The President of Tulsa-based Part-Time Pros is taking advantage of the HIRE Act but said it will not influence who she hires.
Administrators at Oklahoma's branch of DMI Industries said the HIRE Act would not push them to hire unemployed workers.
The HIRE Act will give businesses a 6.2 percent payroll tax incentive and a tax credit of up to $1,000 for every worker retained for at least a year.
A spokesperson for Blue Cross Blue Shield said they will take advantage of the HIRE Act.
By Jennifer Loren, The Oklahoma Impact Team
TULSA, Oklahoma -- For the first time in a year and a half, the unemployment rate is below 10 percent in all 77 of Oklahoma's counties, but the federal government is still introducing new laws aimed at lowering unemployment even more. The HIRE Act is a little-known program, signed by President Obama in March, which offers businesses tax incentives to hire the unemployed. But, many people wonder if it will actually work.
A Tulsa staffing business called Part-Time Pros is taking advantage of the HIRE Act. Whitney Dodson is the new office administrator there. She used to work as a recruiter, but the economy took its toll on that company last year, and she was laid off. Dodson said no one is hiring Human Resources professionals right now and getting this job means a lot to her and her family.
"It's definitely secure. It's definitely better on the household," Dodson said.
Carey Baker is the President of Part Time Pros. When she hired Dodson her company became eligible for tax incentives as part of the HIRE Act.

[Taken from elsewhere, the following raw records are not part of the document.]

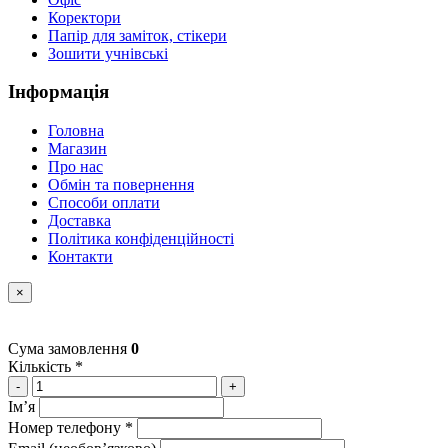
Коректори
Папір для заміток, стікери
Зошити учнівські
Інформація
Головна
Магазин
Про нас
Обмін та повернення
Способи оплати
Доставка
Політика конфіденційності
Контакти
×
Сума замовлення
0
Кількість *
-
+
Імʼя
Номер телефону *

It stands for the Hiring Incentives to Restore Employment Act. Businesses can receive two tax incentives for each new worker. To qualify the employee must have been unemployed during the 60 days before beginning their new job or worked fewer than 40 hours during that 60 day period. It applies to anyone hired between February 3 and December 31 of 2010.
Baker said she quickly figured out which of her employees qualified.

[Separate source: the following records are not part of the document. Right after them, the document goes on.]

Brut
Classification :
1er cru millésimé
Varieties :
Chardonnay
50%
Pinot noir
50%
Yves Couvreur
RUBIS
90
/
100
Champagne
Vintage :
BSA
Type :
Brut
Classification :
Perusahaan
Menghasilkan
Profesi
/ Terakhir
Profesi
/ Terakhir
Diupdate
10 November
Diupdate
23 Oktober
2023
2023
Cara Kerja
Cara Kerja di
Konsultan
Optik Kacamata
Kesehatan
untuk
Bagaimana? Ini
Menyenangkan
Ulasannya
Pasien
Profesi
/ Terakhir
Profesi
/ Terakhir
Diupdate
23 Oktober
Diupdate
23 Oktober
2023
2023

"And if they did qualify, we had them fill out the forms and have sent it in because it's just a win, win," Baker said.
A win, win because she'll get money back. The first benefit is a 6.2 percent payroll tax incentive, exempting businesses from their share of the employee's social security taxes. The second is a tax credit of up to $1,000 for every worker retained for at least a year.
Analysts said for every worker who makes $25,000 a year, the company could save about $1,500.
"If we get any money whether it's a dollar or a hundred dollars, it's money we didn't have yesterday," said Baker.
But will the HIRE Act do what it's intended to do? Will the tax benefits actually push employers to hire unemployed people over others? Baker said not here in her office.
"You know you really can't say, I'm going to hire someone because I'm going to get money from them. That is just, maybe some businesses work that way. My business doesn't. We're looking for the best talent. We're looking for the best fit for that job. If that person qualifies for the HIRE Act, great, if not, no big deal," Baker said.
At the Oklahoma branch of DMI Industries, a wind tower manufacturing company, administrators said their jobs are too specialized to show preference to someone because they're unemployed. They said the HIRE Act's tax incentives would not influence who they hire either.
Economic development expert Jim Fram said all businesses could benefit from the HIRE Act, but, he said, businesses that provide lower-skilled, lower-wage positions could benefit the most. Many of those businesses would have more freedom to hire someone based on their recent employment history and not necessarily their skill level.
"This particular incentive is designed to get somebody who's been collecting unemployment, who's unemployed, back into the workforce. So it's going to be beneficial to some companies that can take advantage of that situation," said Fram, the Senior Vice President for Economic Development at the Tulsa Metro Chamber.
Blue Cross Blue Shield employs people with a high school diploma and without college degrees for their call center. Administrators there said they plan to take advantage of the HIRE Act, but are still working on their approach.
A spokesman for the IRS said the HIRE Act is too new to know how well it's working or how many companies are filing for the exemptions.